> What to produce
Select all lines in the records that include "hearing".

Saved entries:

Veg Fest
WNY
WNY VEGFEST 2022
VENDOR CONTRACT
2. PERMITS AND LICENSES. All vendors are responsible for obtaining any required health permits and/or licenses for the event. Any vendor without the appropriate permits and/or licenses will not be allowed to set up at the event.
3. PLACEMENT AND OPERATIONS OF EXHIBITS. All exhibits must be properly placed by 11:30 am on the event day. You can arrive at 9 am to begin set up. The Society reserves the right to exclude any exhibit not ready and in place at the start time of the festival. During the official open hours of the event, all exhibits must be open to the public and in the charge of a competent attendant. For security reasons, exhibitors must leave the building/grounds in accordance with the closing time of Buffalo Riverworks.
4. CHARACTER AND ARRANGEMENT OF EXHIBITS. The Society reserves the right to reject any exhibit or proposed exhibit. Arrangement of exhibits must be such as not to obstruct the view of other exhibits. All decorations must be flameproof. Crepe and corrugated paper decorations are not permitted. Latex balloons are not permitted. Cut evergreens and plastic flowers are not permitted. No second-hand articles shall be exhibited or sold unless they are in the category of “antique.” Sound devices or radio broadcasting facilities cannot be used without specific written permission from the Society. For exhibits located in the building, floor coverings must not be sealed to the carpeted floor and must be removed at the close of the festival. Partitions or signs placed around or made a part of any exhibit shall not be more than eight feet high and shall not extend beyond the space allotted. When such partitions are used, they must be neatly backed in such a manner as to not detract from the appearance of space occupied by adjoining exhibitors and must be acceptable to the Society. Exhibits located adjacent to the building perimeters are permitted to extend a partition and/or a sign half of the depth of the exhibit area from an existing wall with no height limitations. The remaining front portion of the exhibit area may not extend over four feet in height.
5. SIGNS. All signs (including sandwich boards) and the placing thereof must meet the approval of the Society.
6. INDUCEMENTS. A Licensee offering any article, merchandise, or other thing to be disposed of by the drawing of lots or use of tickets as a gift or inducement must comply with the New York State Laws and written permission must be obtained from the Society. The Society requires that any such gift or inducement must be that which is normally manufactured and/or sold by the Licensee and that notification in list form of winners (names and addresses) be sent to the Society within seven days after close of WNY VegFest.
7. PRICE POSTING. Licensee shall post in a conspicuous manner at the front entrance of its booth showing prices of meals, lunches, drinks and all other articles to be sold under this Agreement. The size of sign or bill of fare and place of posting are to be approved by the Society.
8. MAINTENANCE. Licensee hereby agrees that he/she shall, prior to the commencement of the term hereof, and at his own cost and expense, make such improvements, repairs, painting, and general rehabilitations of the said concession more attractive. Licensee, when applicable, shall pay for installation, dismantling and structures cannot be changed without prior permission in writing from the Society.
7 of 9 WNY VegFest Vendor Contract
---
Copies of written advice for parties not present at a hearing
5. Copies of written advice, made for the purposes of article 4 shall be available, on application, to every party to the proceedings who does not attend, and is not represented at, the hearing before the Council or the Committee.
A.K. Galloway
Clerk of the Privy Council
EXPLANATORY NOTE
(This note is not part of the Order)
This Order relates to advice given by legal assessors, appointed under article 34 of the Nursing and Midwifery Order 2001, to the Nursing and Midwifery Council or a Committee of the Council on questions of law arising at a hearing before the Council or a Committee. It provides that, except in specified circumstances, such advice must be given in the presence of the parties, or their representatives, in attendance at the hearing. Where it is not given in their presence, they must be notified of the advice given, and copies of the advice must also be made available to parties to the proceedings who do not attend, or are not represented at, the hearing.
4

> Expected answer
Copies of written advice for parties not present at a hearing
5. Copies of written advice, made for the purposes of article 4 shall be available, on application, to every party to the proceedings who does not attend, and is not represented at, the hearing before the Council or the Committee.
This Order relates to advice given by legal assessors, appointed under article 34 of the Nursing and Midwifery Order 2001, to the Nursing and Midwifery Council or a Committee of the Council on questions of law arising at a hearing before the Council or a Committee. It provides that, except in specified circumstances, such advice must be given in the presence of the parties, or their representatives, in attendance at the hearing. Where it is not given in their presence, they must be notified of the advice given, and copies of the advice must also be made available to parties to the proceedings who do not attend, or are not represented at, the hearing.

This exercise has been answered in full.